EXCERPTED TEXT:
I am afraid not. Page lock is per page, while defer queue is per pgdate or
memcg.

It is possible two page in the same pgdate or memcg grab page lock
respectively and then access the same defer queue concurrently.

>
>Acked-by: Kirill A. Shutemov <kirill.shutemov@linux.intel.com>
>
>> 
>> When this sequence happens, the list_del_init() in
>> mem_cgroup_move_account() would crash if CONFIG_DEBUG_LIST since the
>> page is already been removed by list_del in split_huge_page_to_list().
>> 
>> Fixes: 87eaceb3faa5 ("mm: thp: make deferred split shrinker memcg aware")
>> 
>> Signed-off-by: Wei Yang <richardw.yang@linux.intel.com>
>> Acked-by: David Rientjes <rientjes@google.com>
>> 
>> ---
>> v2:
>>   * move check on compound outside suggested by Alexander
>>   * an example of the race condition, suggested by Michal
>> ---
>>  mm/memcontrol.c | 18 +++++++++++-------
>>  1 file changed, 11 insertions(+), 7 deletions(-)

TASK 1:
Answer each question from the patch discussion above, one answer a line, marked to match.
(a) Which function contains the list_del_init() that would crash?
(b) Which file does the patch change?
(c) How many insertions and deletions does the patch make?
TASK 2: Translate this sentence from the patch discussion above into Spanish: "When this sequence happens, the list_del_init() in mem_cgroup_move_account() would crash if CONFIG_DEBUG_LIST since the page is already been removed by list_del in split_huge_page_to_list()."
TASK 3: In one to three sentences, explain why the patch discussion above says the page lock does not protect the defer queue.

STUDY MATERIAL:
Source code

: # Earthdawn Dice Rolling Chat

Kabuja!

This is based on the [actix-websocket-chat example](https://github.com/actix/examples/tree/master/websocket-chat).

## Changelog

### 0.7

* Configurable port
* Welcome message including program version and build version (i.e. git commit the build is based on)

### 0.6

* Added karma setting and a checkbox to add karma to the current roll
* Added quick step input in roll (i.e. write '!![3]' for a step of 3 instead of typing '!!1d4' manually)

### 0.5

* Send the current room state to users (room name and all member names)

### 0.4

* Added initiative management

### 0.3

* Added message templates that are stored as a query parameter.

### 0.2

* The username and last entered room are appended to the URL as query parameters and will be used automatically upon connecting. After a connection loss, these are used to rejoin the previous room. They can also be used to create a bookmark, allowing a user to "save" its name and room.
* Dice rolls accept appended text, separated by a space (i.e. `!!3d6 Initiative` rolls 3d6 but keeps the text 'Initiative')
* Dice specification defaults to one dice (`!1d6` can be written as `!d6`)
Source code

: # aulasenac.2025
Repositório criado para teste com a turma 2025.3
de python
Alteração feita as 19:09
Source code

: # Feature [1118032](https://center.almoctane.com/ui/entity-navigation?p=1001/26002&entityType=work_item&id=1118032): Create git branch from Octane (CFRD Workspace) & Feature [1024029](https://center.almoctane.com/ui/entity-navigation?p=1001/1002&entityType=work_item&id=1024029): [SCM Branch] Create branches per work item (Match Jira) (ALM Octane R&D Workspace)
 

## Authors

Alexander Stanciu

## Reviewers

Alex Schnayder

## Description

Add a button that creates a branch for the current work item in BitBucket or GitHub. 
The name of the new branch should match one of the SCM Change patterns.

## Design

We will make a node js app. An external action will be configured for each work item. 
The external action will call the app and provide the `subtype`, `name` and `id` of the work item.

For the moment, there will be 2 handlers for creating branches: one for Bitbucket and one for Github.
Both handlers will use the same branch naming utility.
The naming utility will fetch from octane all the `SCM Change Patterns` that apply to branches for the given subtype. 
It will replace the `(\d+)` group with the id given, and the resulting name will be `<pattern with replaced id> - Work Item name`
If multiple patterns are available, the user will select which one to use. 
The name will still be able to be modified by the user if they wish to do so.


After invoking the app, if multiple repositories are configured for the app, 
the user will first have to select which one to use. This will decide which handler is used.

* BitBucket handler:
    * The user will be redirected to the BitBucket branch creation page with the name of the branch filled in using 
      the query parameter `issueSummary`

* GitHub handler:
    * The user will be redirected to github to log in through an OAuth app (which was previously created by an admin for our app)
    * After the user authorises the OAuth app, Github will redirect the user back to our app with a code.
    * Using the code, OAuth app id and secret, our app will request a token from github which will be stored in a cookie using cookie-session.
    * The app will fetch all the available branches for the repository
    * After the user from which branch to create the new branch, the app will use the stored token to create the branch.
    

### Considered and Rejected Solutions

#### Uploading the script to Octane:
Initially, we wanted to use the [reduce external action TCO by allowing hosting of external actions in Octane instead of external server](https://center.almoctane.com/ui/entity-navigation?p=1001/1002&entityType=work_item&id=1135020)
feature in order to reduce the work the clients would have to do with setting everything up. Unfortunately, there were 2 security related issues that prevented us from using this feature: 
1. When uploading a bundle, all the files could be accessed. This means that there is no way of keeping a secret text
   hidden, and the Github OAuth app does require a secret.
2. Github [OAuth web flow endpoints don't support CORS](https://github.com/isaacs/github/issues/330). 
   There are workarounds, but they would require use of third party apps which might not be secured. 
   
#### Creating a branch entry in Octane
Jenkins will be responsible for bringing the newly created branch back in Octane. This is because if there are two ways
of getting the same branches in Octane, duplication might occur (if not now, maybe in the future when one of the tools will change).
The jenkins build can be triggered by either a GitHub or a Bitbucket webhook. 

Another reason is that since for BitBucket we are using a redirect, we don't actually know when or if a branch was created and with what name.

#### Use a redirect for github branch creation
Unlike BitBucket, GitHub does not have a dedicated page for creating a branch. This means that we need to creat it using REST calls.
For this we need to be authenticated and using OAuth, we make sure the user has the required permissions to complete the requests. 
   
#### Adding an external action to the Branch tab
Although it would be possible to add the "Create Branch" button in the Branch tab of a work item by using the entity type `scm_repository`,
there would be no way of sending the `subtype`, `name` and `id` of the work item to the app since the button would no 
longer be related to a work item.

YOUR RESPONSE 1:
(a) mem_cgroup_move_account()
(b) mm/memcontrol.c
(c) 11 insertions and 7 deletions

YOUR RESPONSE 2: Cuando ocurre esta secuencia, list_del_init() en mem_cgroup_move_account() fallaría si CONFIG_DEBUG_LIST, ya que la página ya ha sido eliminada por list_del en split_huge_page_to_list().

YOUR RESPONSE 3: The page lock is held per page, but the defer queue is shared per pgdate or memcg. Two pages in the same pgdate or memcg can therefore each take their own page lock and still access the same defer queue at the same time.